For me the major flaw with Wells is her insistence on the inclusion of protracted "confab" scenes. Confab is a favorite Wells term. She uses these scenes repeatedly as "tabulation devices" in which the preceding events are discussed at length and mulled over by the numerous characters. She also has a habit of creating other private detectives as minor characters who come into the story to try their hand when the police (always inept) have failed. So when the series detective finally appears we have usually read about the events of the crime two or three times and must endure yet another confab by the REAL detective of the piece. It's her biggest failure as a mystery writer and yet it is something that she strongly believes is essential to the construction of a suspenseful mystery story. For me this endless reiteration and repetition is a suspense killer. An interest deadener. A brain numbing snoozefest.
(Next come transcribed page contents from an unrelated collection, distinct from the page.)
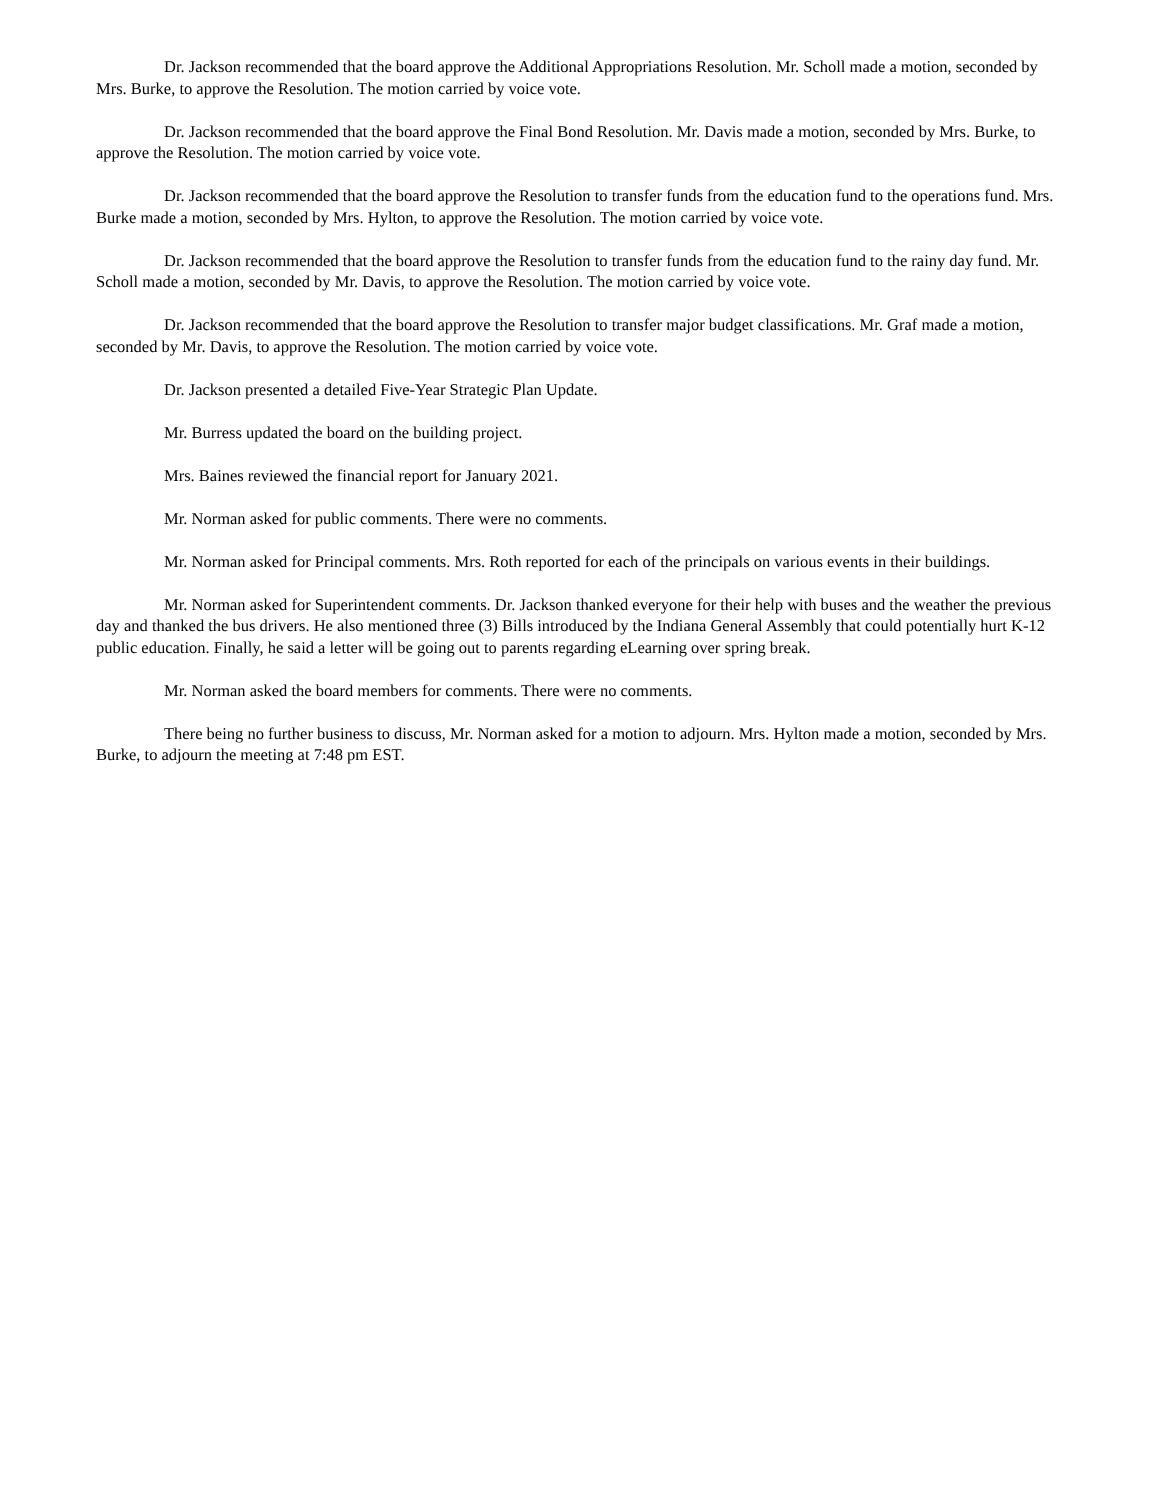Dr. Jackson recommended that the board approve the Additional Appropriations Resolution. Mr. Scholl made a motion, seconded by Mrs. Burke, to approve the Resolution. The motion carried by voice vote.
Dr. Jackson recommended that the board approve the Final Bond Resolution. Mr. Davis made a motion, seconded by Mrs. Burke, to approve the Resolution. The motion carried by voice vote.
Dr. Jackson recommended that the board approve the Resolution to transfer funds from the education fund to the operations fund. Mrs. Burke made a motion, seconded by Mrs. Hylton, to approve the Resolution. The motion carried by voice vote.
Dr. Jackson recommended that the board approve the Resolution to transfer funds from the education fund to the rainy day fund. Mr. Scholl made a motion, seconded by Mr. Davis, to approve the Resolution. The motion carried by voice vote.
Dr. Jackson recommended that the board approve the Resolution to transfer major budget classifications. Mr. Graf made a motion, seconded by Mr. Davis, to approve the Resolution. The motion carried by voice vote.
Dr. Jackson presented a detailed Five-Year Strategic Plan Update.
Mr. Burress updated the board on the building project.
Mrs. Baines reviewed the financial report for January 2021.
Mr. Norman asked for public comments. There were no comments.
Mr. Norman asked for Principal comments. Mrs. Roth reported for each of the principals on various events in their buildings.
Mr. Norman asked for Superintendent comments. Dr. Jackson thanked everyone for their help with buses and the weather the previous day and thanked the bus drivers. He also mentioned three (3) Bills introduced by the Indiana General Assembly that could potentially hurt K-12 public education. Finally, he said a letter will be going out to parents regarding eLearning over spring break.
Mr. Norman asked the board members for comments. There were no comments.
There being no further business to discuss, Mr. Norman asked for a motion to adjourn. Mrs. Hylton made a motion, seconded by Mrs. Burke, to adjourn the meeting at 7:48 pm EST.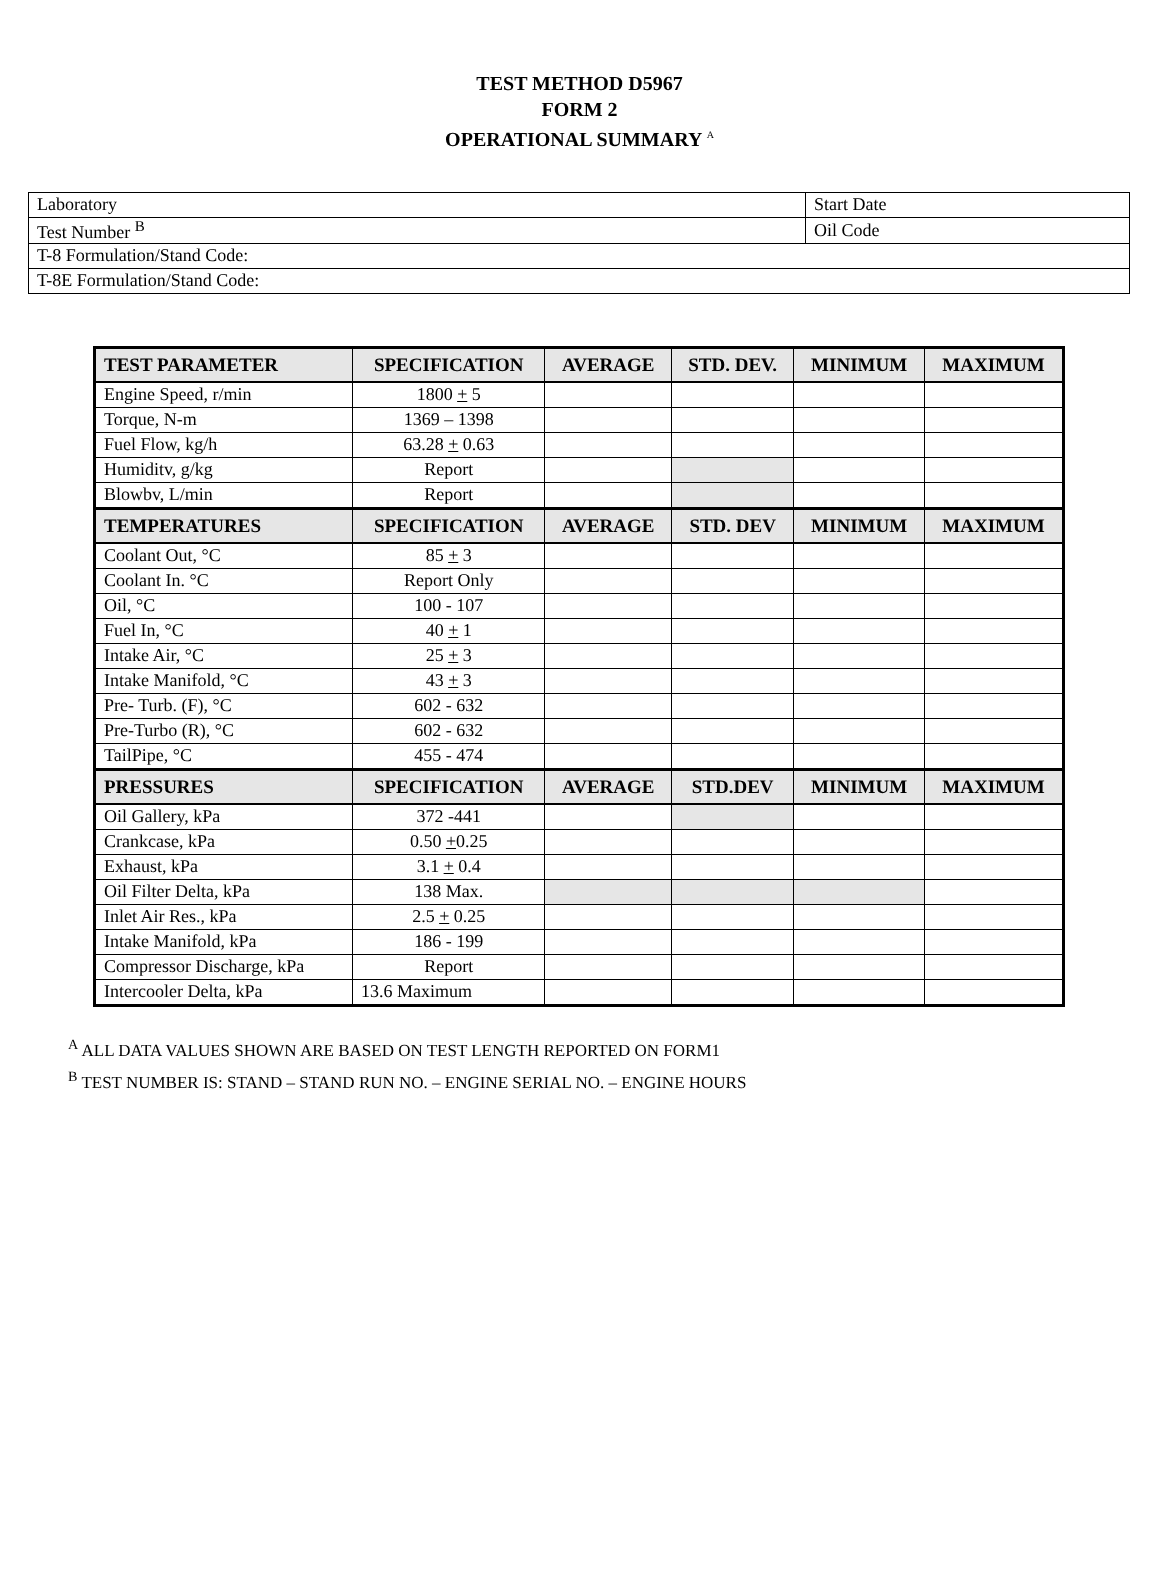TEST METHOD D5967
FORM 2
OPERATIONAL SUMMARY <sup>A</sup>
| Laboratory | Start Date |
| Test Number <sup>B</sup> | Oil Code |
| T-8 Formulation/Stand Code: | |
| T-8E Formulation/Stand Code: | |
| TEST PARAMETER | SPECIFICATION | AVERAGE | STD. DEV. | MINIMUM | MAXIMUM |
| --- | --- | --- | --- | --- | --- |
| Engine Speed, r/min | 1800 + 5 | | | | |
| Torque, N-m | 1369 – 1398 | | | | |
| Fuel Flow, kg/h | 63.28 + 0.63 | | | | |
| Humiditv, g/kg | Report | | | | |
| Blowbv, L/min | Report | | | | |
| TEMPERATURES | SPECIFICATION | AVERAGE | STD. DEV | MINIMUM | MAXIMUM |
| Coolant Out, °C | 85 + 3 | | | | |
| Coolant In. °C | Report Only | | | | |
| Oil, °C | 100 - 107 | | | | |
| Fuel In, °C | 40 + 1 | | | | |
| Intake Air, °C | 25 + 3 | | | | |
| Intake Manifold, °C | 43 + 3 | | | | |
| Pre- Turb. (F), °C | 602 - 632 | | | | |
| Pre-Turbo (R), °C | 602 - 632 | | | | |
| TailPipe, °C | 455 - 474 | | | | |
| PRESSURES | SPECIFICATION | AVERAGE | STD.DEV | MINIMUM | MAXIMUM |
| Oil Gallery, kPa | 372 -441 | | | | |
| Crankcase, kPa | 0.50 + 0.25 | | | | |
| Exhaust, kPa | 3.1 + 0.4 | | | | |
| Oil Filter Delta, kPa | 138 Max. | | | | |
| Inlet Air Res., kPa | 2.5 + 0.25 | | | | |
| Intake Manifold, kPa | 186 - 199 | | | | |
| Compressor Discharge, kPa | Report | | | | |
| Intercooler Delta, kPa | 13.6 Maximum | | | | |
<sup>A</sup> ALL DATA VALUES SHOWN ARE BASED ON TEST LENGTH REPORTED ON FORM1
<sup>B</sup> TEST NUMBER IS: STAND – STAND RUN NO. – ENGINE SERIAL NO. – ENGINE HOURS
In The Technique of the Mystery Story it is clear Wells has a wide reading knowledge of the writers of her period and those who came before her. Doyle, Gaboriau, Zangwill and Green are the most often mentioned in her discussion of what to strive for and what to avoid in writing a mystery story. Other minor writers like Burton Stevenson and Arthur Train are also cited in her numerous examples. Clearly she knew her stuff from the late Victorian and early Edwardian era. Yet with all this knowledge she still has no real understanding of how to construct and write a detective novel. She is quick to condemn the "hackneyed devices" but will use them herself. She discards useful conventions that move a story forward and invents some of her own that bog down the flow of the action. When it comes to putting it all together Carolyn Wells is more like the wannabe painter who throws buckets of paint on a canvas and sloshes around in it and then expects it to be accepted as art. Anyone else will look at it and call it a mess. But a loveable mess if you have an appreciation for her mastery of the early American alternative classic mystery.